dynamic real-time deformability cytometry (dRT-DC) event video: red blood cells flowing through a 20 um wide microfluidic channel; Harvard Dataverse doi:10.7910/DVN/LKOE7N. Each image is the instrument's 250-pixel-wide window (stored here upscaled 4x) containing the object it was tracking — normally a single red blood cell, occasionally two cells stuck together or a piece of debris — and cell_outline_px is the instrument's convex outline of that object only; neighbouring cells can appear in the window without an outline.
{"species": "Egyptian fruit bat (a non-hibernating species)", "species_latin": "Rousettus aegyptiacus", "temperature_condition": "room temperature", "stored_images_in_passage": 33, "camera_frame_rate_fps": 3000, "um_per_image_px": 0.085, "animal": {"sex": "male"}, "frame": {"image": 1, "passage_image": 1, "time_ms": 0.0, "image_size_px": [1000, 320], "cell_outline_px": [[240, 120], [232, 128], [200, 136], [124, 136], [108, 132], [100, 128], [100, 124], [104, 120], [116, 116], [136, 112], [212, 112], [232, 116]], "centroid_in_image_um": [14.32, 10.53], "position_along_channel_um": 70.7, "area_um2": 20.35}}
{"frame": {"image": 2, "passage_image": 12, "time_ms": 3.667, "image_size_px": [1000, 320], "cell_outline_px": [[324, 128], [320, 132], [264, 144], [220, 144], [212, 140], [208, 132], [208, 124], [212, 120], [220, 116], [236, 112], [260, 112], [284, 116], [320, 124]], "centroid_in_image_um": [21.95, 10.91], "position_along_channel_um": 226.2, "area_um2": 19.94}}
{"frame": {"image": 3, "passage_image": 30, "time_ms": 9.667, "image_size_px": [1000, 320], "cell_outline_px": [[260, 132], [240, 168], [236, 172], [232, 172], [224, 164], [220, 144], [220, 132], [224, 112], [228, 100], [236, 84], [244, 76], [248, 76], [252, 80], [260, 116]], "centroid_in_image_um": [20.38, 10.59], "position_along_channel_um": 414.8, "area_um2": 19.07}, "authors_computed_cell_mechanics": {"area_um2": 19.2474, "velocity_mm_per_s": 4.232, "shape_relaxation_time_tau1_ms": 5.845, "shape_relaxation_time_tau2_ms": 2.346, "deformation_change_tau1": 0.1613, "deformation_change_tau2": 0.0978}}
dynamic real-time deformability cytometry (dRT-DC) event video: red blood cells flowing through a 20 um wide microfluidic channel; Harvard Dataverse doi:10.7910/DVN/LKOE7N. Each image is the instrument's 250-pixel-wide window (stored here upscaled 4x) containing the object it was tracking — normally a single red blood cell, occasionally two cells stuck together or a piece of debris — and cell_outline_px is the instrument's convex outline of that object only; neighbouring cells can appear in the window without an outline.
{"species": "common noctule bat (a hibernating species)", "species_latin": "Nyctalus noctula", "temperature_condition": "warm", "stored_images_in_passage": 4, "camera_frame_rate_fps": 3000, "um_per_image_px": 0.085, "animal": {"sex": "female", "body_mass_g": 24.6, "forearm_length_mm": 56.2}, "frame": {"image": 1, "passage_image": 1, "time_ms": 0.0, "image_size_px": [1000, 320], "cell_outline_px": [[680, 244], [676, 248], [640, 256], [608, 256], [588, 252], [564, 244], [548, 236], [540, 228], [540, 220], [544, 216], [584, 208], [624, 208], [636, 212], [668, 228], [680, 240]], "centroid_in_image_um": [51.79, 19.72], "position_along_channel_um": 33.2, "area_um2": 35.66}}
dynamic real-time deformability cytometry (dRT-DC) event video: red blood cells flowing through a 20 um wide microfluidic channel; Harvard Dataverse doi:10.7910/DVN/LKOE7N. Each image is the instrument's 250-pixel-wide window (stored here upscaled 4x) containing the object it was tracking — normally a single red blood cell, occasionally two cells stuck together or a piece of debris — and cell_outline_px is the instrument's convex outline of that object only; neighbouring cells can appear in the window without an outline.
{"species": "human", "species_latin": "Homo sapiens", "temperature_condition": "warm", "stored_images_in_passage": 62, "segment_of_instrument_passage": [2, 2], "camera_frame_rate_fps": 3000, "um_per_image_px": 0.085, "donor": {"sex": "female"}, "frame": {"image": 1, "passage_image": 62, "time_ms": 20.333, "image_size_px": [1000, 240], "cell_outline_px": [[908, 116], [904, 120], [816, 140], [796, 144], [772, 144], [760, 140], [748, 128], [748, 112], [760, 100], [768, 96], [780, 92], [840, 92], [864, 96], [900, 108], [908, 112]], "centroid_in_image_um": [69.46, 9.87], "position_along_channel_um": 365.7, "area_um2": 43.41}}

==================================================

▶ _WHAT IS REQUIRED_:
Produce an exact copy of all the records.

▶ _SOLVED EXERCISE_:
dynamic real-time deformability cytometry (dRT-DC) event video: red blood cells flowing through a 20 um wide microfluidic channel; Harvard Dataverse doi:10.7910/DVN/LKOE7N. Each image is the instrument's 250-pixel-wide window (stored here upscaled 4x) containing the object it was tracking — normally a single red blood cell, occasionally two cells stuck together or a piece of debris — and cell_outline_px is the instrument's convex outline of that object only; neighbouring cells can appear in the window without an outline.
{"species": "Egyptian fruit bat (a non-hibernating species)", "species_latin": "Rousettus aegyptiacus", "temperature_condition": "room temperature", "stored_images_in_passage": 33, "camera_frame_rate_fps": 3000, "um_per_image_px": 0.085, "animal": {"sex": "male"}, "frame": {"image": 1, "passage_image": 1, "time_ms": 0.0, "image_size_px": [1000, 320], "cell_outline_px": [[240, 120], [232, 128], [200, 136], [124, 136], [108, 132], [100, 128], [100, 124], [104, 120], [116, 116], [136, 112], [212, 112], [232, 116]], "centroid_in_image_um": [14.32, 10.53], "position_along_channel_um": 70.7, "area_um2": 20.35}}
{"frame": {"image": 2, "passage_image": 12, "time_ms": 3.667, "image_size_px": [1000, 320], "cell_outline_px": [[324, 128], [320, 132], [264, 144], [220, 144], [212, 140], [208, 132], [208, 124], [212, 120], [220, 116], [236, 112], [260, 112], [284, 116], [320, 124]], "centroid_in_image_um": [21.95, 10.91], "position_along_channel_um": 226.2, "area_um2": 19.94}}
{"frame": {"image": 3, "passage_image": 30, "time_ms": 9.667, "image_size_px": [1000, 320], "cell_outline_px": [[260, 132], [240, 168], [236, 172], [232, 172], [224, 164], [220, 144], [220, 132], [224, 112], [228, 100], [236, 84], [244, 76], [248, 76], [252, 80], [260, 116]], "centroid_in_image_um": [20.38, 10.59], "position_along_channel_um": 414.8, "area_um2": 19.07}, "authors_computed_cell_mechanics": {"area_um2": 19.2474, "velocity_mm_per_s": 4.232, "shape_relaxation_time_tau1_ms": 5.845, "shape_relaxation_time_tau2_ms": 2.346, "deformation_change_tau1": 0.1613, "deformation_change_tau2": 0.0978}}
dynamic real-time deformability cytometry (dRT-DC) event video: red blood cells flowing through a 20 um wide microfluidic channel; Harvard Dataverse doi:10.7910/DVN/LKOE7N. Each image is the instrument's 250-pixel-wide window (stored here upscaled 4x) containing the object it was tracking — normally a single red blood cell, occasionally two cells stuck together or a piece of debris — and cell_outline_px is the instrument's convex outline of that object only; neighbouring cells can appear in the window without an outline.
{"species": "common noctule bat (a hibernating species)", "species_latin": "Nyctalus noctula", "temperature_condition": "warm", "stored_images_in_passage": 4, "camera_frame_rate_fps": 3000, "um_per_image_px": 0.085, "animal": {"sex": "female", "body_mass_g": 24.6, "forearm_length_mm": 56.2}, "frame": {"image": 1, "passage_image": 1, "time_ms": 0.0, "image_size_px": [1000, 320], "cell_outline_px": [[680, 244], [676, 248], [640, 256], [608, 256], [588, 252], [564, 244], [548, 236], [540, 228], [540, 220], [544, 216], [584, 208], [624, 208], [636, 212], [668, 228], [680, 240]], "centroid_in_image_um": [51.79, 19.72], "position_along_channel_um": 33.2, "area_um2": 35.66}}
dynamic real-time deformability cytometry (dRT-DC) event video: red blood cells flowing through a 20 um wide microfluidic channel; Harvard Dataverse doi:10.7910/DVN/LKOE7N. Each image is the instrument's 250-pixel-wide window (stored here upscaled 4x) containing the object it was tracking — normally a single red blood cell, occasionally two cells stuck together or a piece of debris — and cell_outline_px is the instrument's convex outline of that object only; neighbouring cells can appear in the window without an outline.
{"species": "human", "species_latin": "Homo sapiens", "temperature_condition": "warm", "stored_images_in_passage": 62, "segment_of_instrument_passage": [2, 2], "camera_frame_rate_fps": 3000, "um_per_image_px": 0.085, "donor": {"sex": "female"}, "frame": {"image": 1, "passage_image": 62, "time_ms": 20.333, "image_size_px": [1000, 240], "cell_outline_px": [[908, 116], [904, 120], [816, 140], [796, 144], [772, 144], [760, 140], [748, 128], [748, 112], [760, 100], [768, 96], [780, 92], [840, 92], [864, 96], [900, 108], [908, 112]], "centroid_in_image_um": [69.46, 9.87], "position_along_channel_um": 365.7, "area_um2": 43.41}}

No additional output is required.